Давно хотела поговорить Зинаида Андреевна с мужем по душам, о его делах, о доме, об устройстве дочерей, но все откладывала — хотелось сказать веско и на раз. Но иногда терпение ее исчерпывалось и она еле сдерживала себя, чтобы не поразбивать в магазине все его склянки до одной. Теперь она смутно вдруг подумала, что, возможно, что-то изменится само, и решила подождать событий. Сдержать себя до них, а уж там…
Эва сказала Томасе: я так и знала, что эта самая революция — чепуха на постном масле. Всегда все происходит в Петербурге (они еще называли Петроград так) — и празднование трехсотлетия дома Романовых, и Распутин там какой-то, и всякие страшные поэты, и девки с раскрашенными рожами. Ты у нас кого-нибудь страшного видела? Кроме сторожа на кладбище, да и то… У Эвочки было белое злое лицо, Томаса молчала, потому что Эвочка говорила себе, а не ей.
— А мы так ничего и не узнаем. Ну станет какой-нибудь другой царь… Даже испанка у нас и та была безо всяких смертей! — Эва схватила со столика расческу с зеркальцем, вделанным в ручку, и бросила ее с силой на пол. Расческа откололась от зеркальца и осталась цела, а овальное зеркальце медленно выпало из углубления и будто нехотя распалось на три части. Без дыхания они обе следили за тем, как оно медленно распадалось на полу. И Эва, которая минуту назад нарочно, назло судьбе ли, кому-то еще, выбрала именно эту вещицу с зеркальцем, чтобы бросить на пол, чтобы разбить, разломать (самая дурная примета, которой они все боялись — разбить зеркало!), — Эва почувствовала тоску, оттого что зеркало разбилось и разбилось не зло брызнувшими мелкими осколками, а медленно, нехотя распалось. Тихо, главное.

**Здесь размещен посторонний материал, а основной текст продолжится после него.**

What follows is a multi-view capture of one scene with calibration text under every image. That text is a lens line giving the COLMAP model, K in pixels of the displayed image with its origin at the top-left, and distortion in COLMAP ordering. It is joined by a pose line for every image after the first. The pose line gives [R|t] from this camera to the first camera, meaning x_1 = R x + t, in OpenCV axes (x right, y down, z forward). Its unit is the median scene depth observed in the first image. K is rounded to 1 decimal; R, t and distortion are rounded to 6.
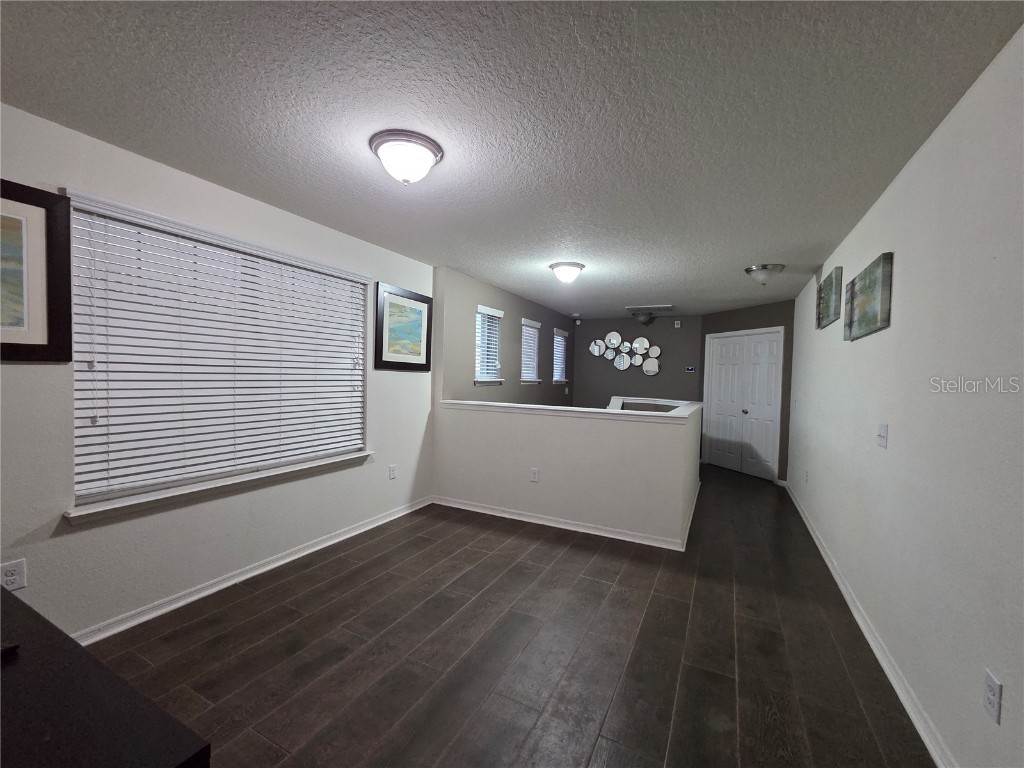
lens RADIAL K [[427.0, 0, 510.5], [0, 427.0, 385.9], [0, 0, 1]] dist [0.003735, 0.000517]
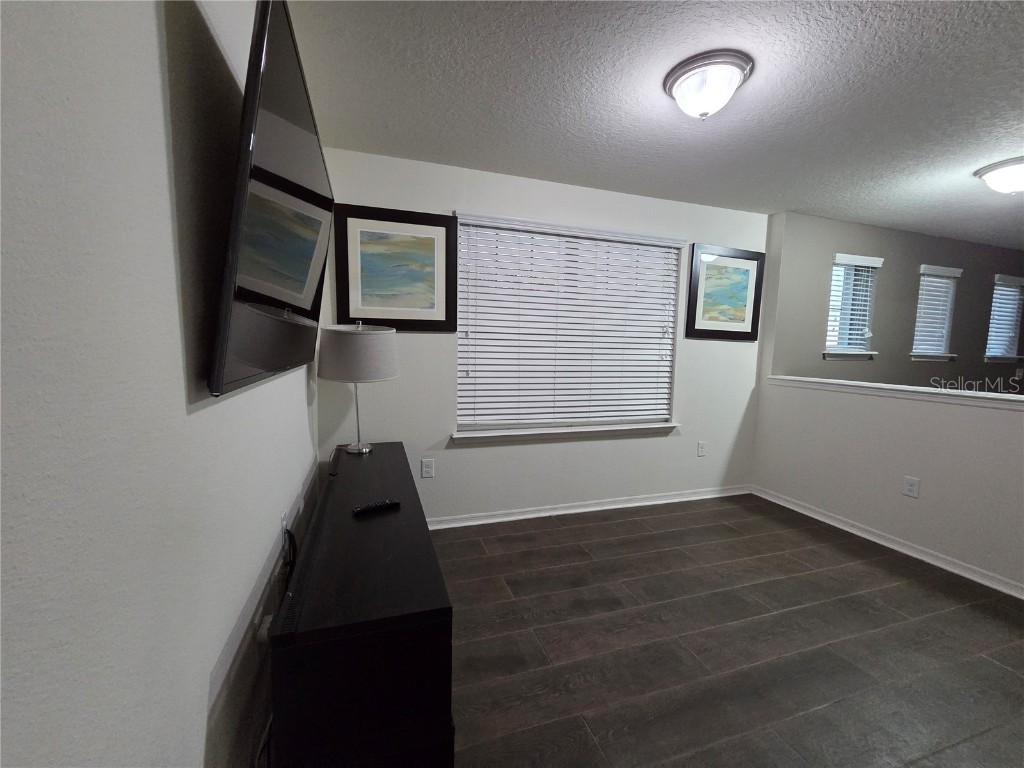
lens RADIAL K [[427.0, 0, 512.7], [0, 427.0, 384.5], [0, 0, 1]] dist [0.003735, 0.000517]
pose [[0.717382, 0.057838, -0.694275, 0.090504], [-0.025201, 0.998050, 0.057105, 0.024963], [0.696224, -0.023470, 0.717441, 0.066591]]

А жизнь все же постепенно менялась, пока почти незаметно. Становилось холоднее, голоднее, а главное — скучнее. По улицам проезжали солдаты, бродил заезжий люд, и все новости и страхи были лишь в фантастических слухах, которые пересказывали друг другу жители городка. Зинаида Андреевна перестала пускать девочек на улицу, и они сидели у окон, но так ничего и не видели. Спокойно и обыкновенно было в их доме! Может быть, правда, поэтому к ним по-прежнему заходил кое-кто из знакомых и часто прибегала Тата. Как-то теплее становилось от кипящего на столе самовара, от резкой, шумливой как всегда Зинаиды Андреевны, тихого Юлиуса, скромных милых девочек. Вечным все это виделось. Особенно Юлиус, со своими стеколышками, тихостью, вечно прищуренными красноватыми глазами, мягким рассеянным взглядом — от сидения в темном магазине оптики. Приходившие с надеждой взглядывали на него во время общих разговоров, ожидая то ли откровения (потому что считался он не от мира сего, чудаком, забавным, короче — своего рода юродивым), то ли подтверждения своим разного рода предположениям. Но Юлиус молчал, и приходилось, выговорившись самому, слушать громкие, нарочито громкие рассказы Зинаиды Андреевны о дочерях, вырастающих из платьев, о вчерашней заблудшей кошке, которую Зинаида Андреевна никак не могла изгнать из дома, и так далее, и тому подобное… Знакомые тихо удалялись, ничего такого особенного не услышав, но получив все же заряд бытовой бодрости от обыденного, обычного уюта дома Болингеров.